We verified experimentally the effectiveness of the Xeno-Factor as a fully automated microinjection system. Results showed that oocytes manipulated for 2 h within the Cell-Sorter (sorting device of the XenoFactor) aged similar to a control. To verify the CellInjector, OATP2 cRNA was injected and after a 36–48-h incubation time, the expected expressed human organic anion transport proteins were tested by an uptake study, which proved that the expression and so the automated injection were performed successfully with similar expression variability compared with manual injection.
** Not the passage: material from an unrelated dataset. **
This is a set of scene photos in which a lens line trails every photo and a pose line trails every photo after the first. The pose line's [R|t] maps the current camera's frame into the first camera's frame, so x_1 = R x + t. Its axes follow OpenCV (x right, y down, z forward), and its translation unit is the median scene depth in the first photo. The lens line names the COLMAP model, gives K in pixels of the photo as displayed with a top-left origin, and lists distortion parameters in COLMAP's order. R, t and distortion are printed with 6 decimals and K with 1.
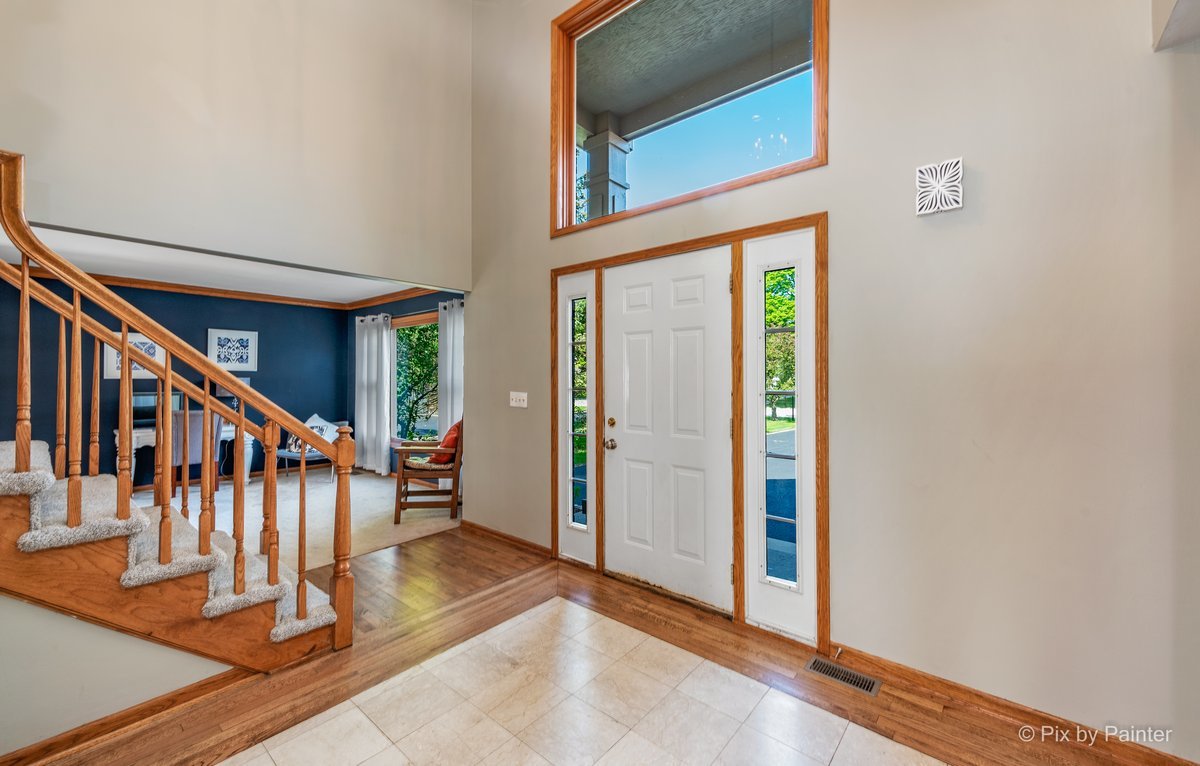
lens RADIAL K [[475.2, 0, 603.6], [0, 475.2, 375.5], [0, 0, 1]] dist [0.009373, -0.002142]
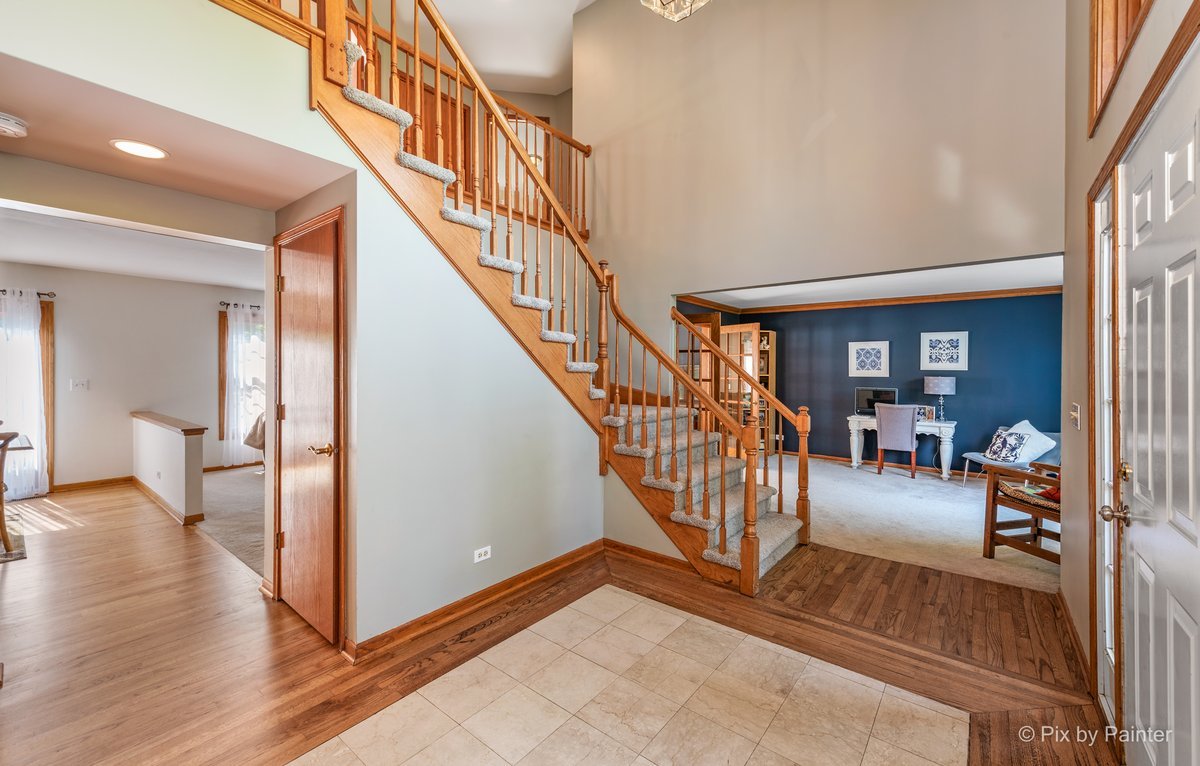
lens RADIAL K [[475.2, 0, 605.7], [0, 475.2, 374.5], [0, 0, 1]] dist [0.009373, -0.002142]
pose [[0.040062, 0.005716, -0.999181, 0.463963], [-0.006711, 0.999963, 0.005451, -0.002802], [0.999175, 0.006487, 0.040098, 0.404976]]
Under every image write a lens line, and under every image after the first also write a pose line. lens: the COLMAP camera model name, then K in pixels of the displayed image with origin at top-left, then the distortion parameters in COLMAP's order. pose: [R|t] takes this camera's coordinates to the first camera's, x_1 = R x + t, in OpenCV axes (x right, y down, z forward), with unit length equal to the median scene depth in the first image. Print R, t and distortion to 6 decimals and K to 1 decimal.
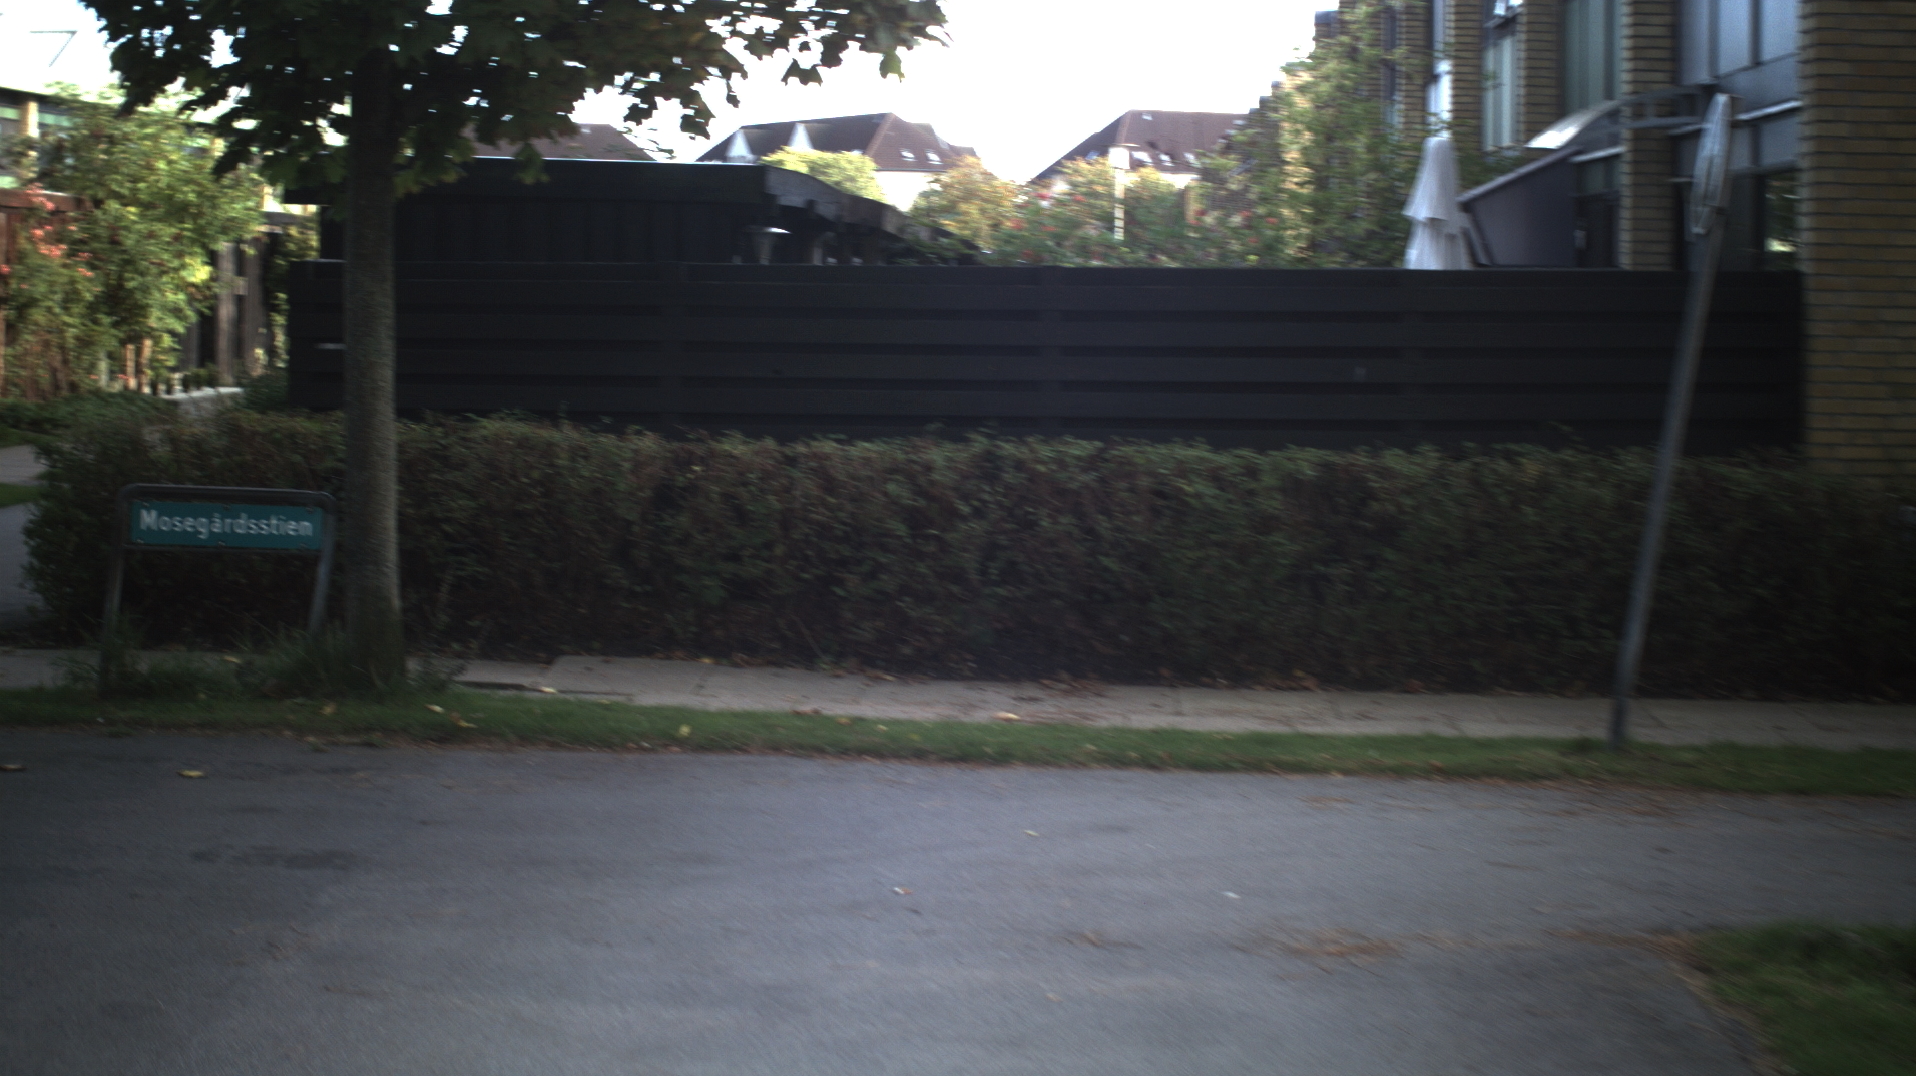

So far at the University of Rennes 1 the manual injection of 400 oocytes took two working days. The first day was used to surgically collect the oocytes, decollagenase them, and finally sort them. Because of fatigue reasons of the technician, the oocytes were then incubated until the second day. The second day was used to sort out dead oocytes and inject the viable oocytes. Finally, the injected oocytes were collected and ready for the 48-h incubation. In Figure 13, the average time for a single oocyte is listed next to the individual steps of the microinjection process calculated from the above-mentioned time steps. In summary, by using the XenoFactor, we were able to reduce the microinjection of a batch of 400 oocytes from previously 2 days (manually by one technician) to less than 1 day (automated by the XenoFactor).
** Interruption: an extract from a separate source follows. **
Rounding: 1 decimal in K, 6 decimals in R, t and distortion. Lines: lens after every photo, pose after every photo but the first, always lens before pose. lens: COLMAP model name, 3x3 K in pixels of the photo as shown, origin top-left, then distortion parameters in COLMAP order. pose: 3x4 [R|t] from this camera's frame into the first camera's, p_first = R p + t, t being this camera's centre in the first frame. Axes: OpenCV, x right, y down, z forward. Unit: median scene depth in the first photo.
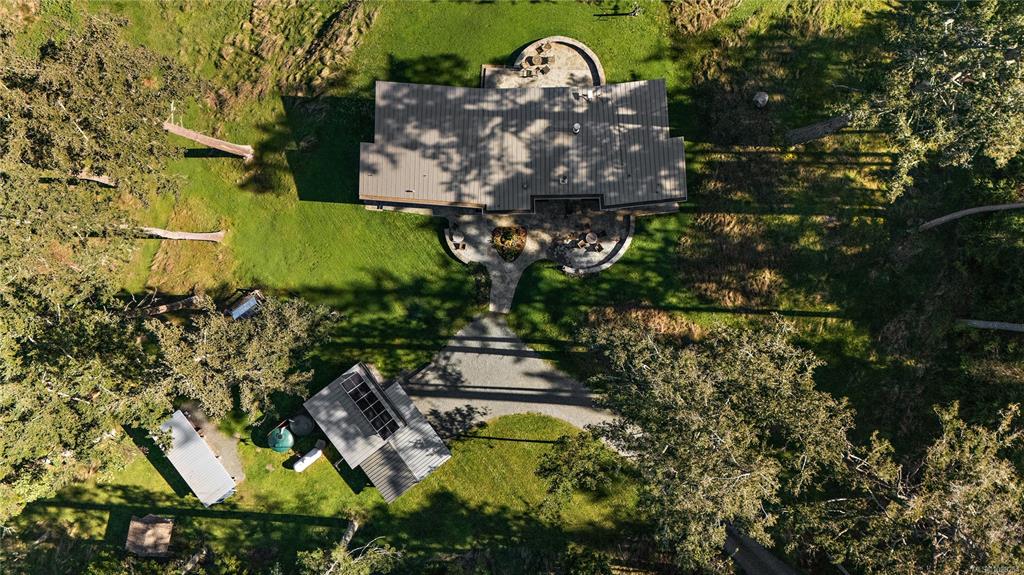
lens RADIAL K [[723.6, 0, 512.1], [0, 723.6, 300.3], [0, 0, 1]] dist [0.002434, -0.000313]
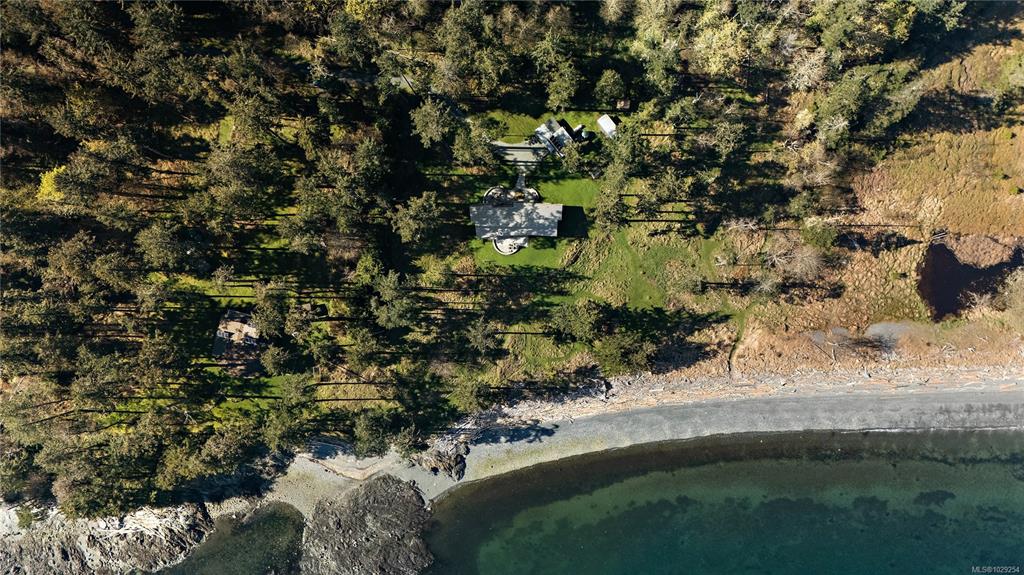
lens RADIAL K [[723.6, 0, 512.1], [0, 723.6, 300.3], [0, 0, 1]] dist [0.002434, -0.000313]
pose [[-0.998870, 0.017936, 0.044018, -0.111899], [-0.020540, -0.998020, -0.059445, -0.378380], [0.042865, -0.060282, 0.997261, -2.444610]]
For each step in the microinjection process, the average time for one oocyte is listed. Where applicable, the average time for the XenoFactor is also shown. The average time for the manual injection process is calculated from the preparation of a batch with 400 oocytes.
Furthermore, technicians are less exhausted and can perform other work at the same time.
The current cycle time in the XenoFactor for a single oocyte is 35 s. In a future step, the software will be adapted to perform the sorting, singularization, injection, and collection of four oocytes simultaneously, which will lead to a cycle time of less than 10 s per oocyte.
Acknowledgments
Special thanks to the team of Francois Verrey from the University of Zurich, especially to Ian Forster and Eva Hänsenberger for the supply with fresh oocytes and buffer as well as the good discussions. We also thank the European Commission for supporting this project within the integrated project Hydromel NMP2-CT-2006–026622.
Competing Interests Statement: The authors certify that they have no relevant financial interests in this manuscript and that all financial and material support for this research and work are clearly identified in the manuscript.